WHAT YOU HAVE TO DO: Your output should repeat the entries below exactly. It should contain no images.

MATERIAL TO PROCESS:
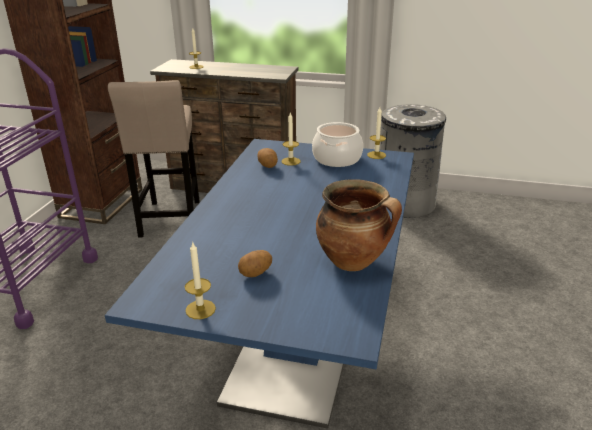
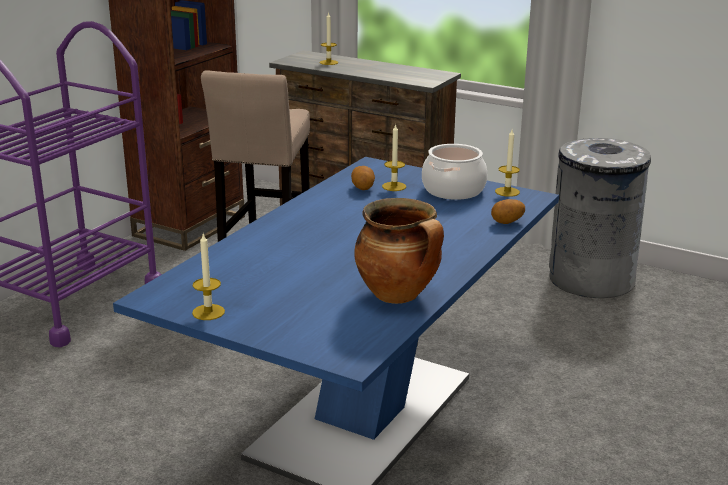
camera: 15 degrees right, 5 degrees down
(256, 274) = (283, 290): potato -> potato (507, 222)

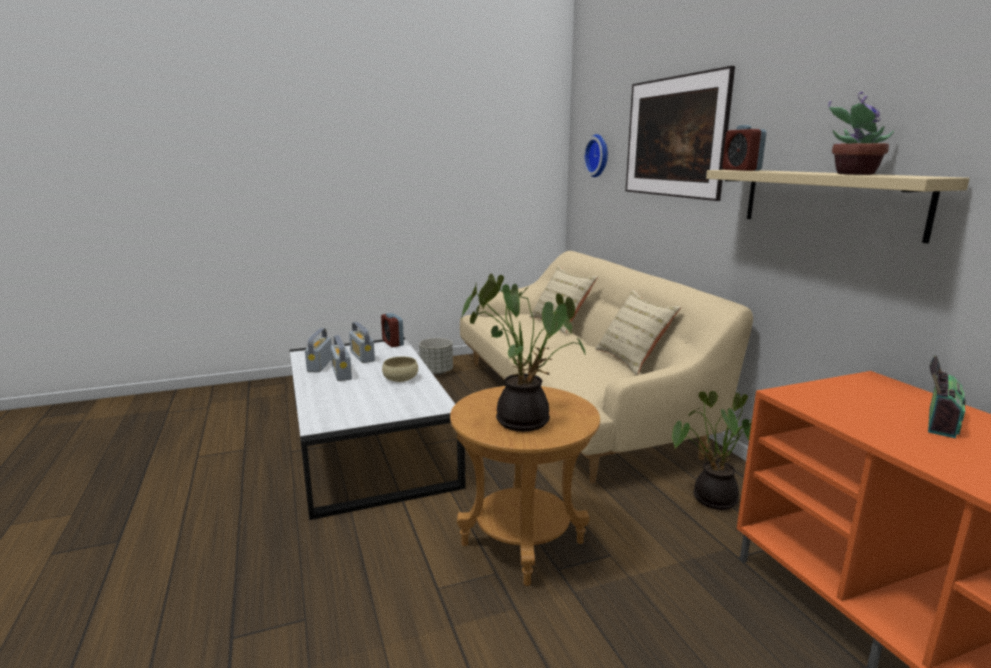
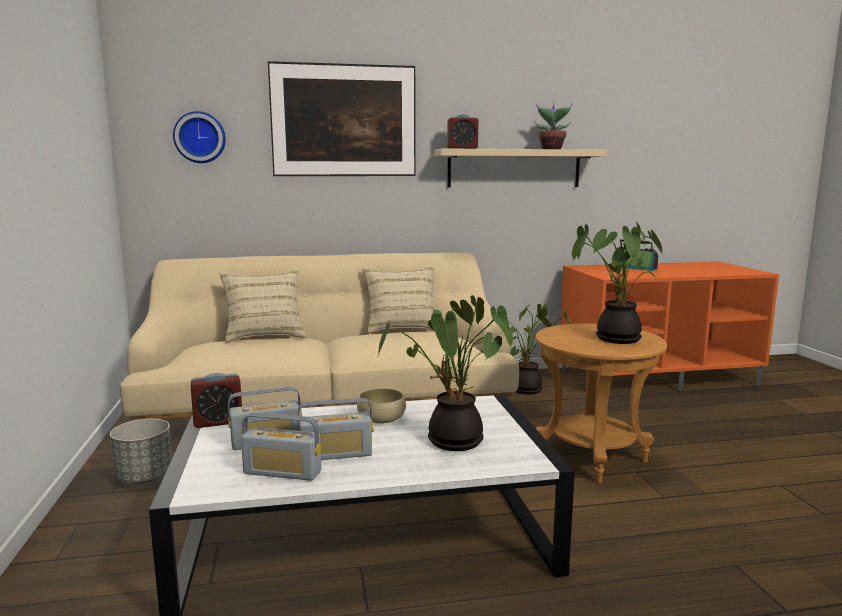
camera: 80 degrees left, 5 degrees down
(356, 400) = (450, 442): none -> potted plant

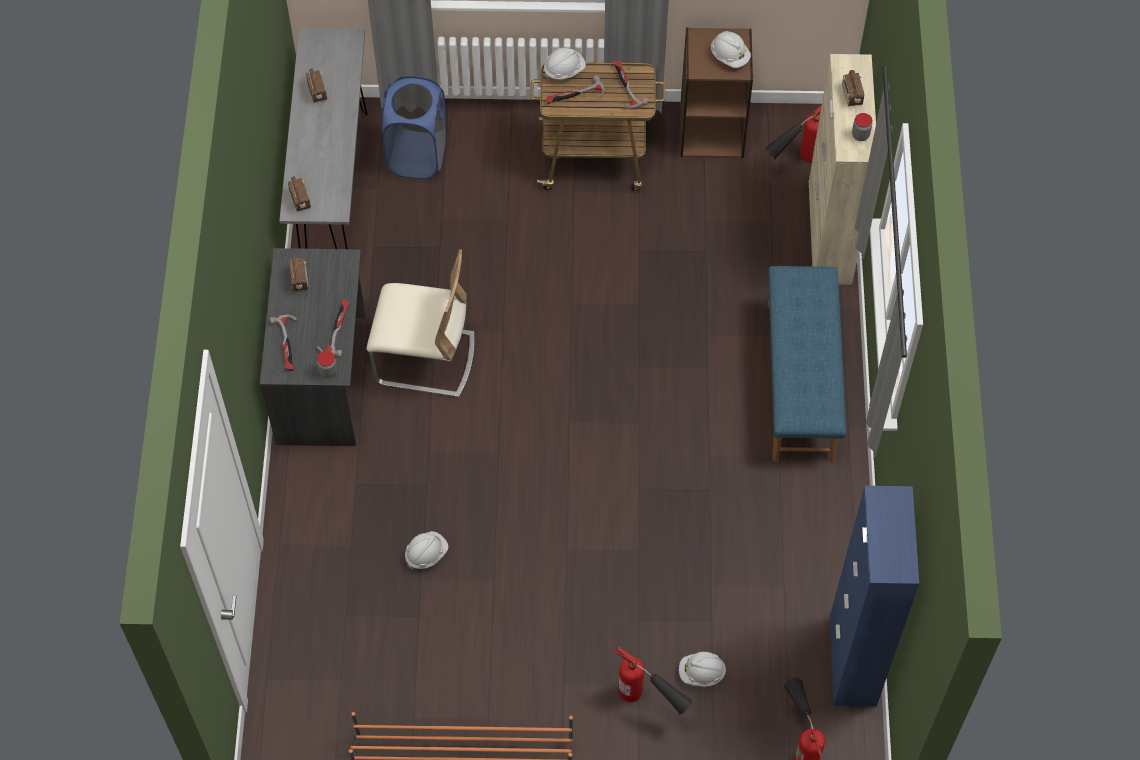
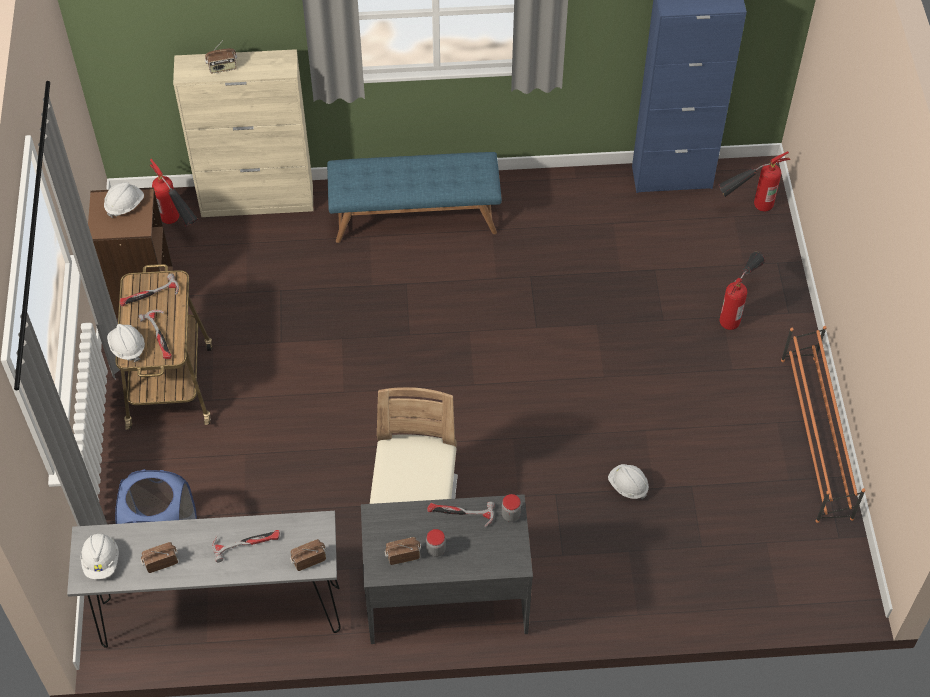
camera: 95 degrees left, 5 degrees down
(287, 344) = (483, 556): hammer -> hammer (246, 542)
(701, 673) = (703, 274): white hard hat -> white hard hat (101, 561)
(860, 135) = (267, 61): jar -> jar (436, 550)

WRITTEN ANSWER:
camera: 15 degrees right, 5 degrees down
(256, 274) = (283, 290): potato -> potato (507, 222)

camera: 80 degrees left, 5 degrees down
(356, 400) = (450, 442): none -> potted plant

camera: 95 degrees left, 5 degrees down
(287, 344) = (483, 556): hammer -> hammer (246, 542)
(701, 673) = (703, 274): white hard hat -> white hard hat (101, 561)
(860, 135) = (267, 61): jar -> jar (436, 550)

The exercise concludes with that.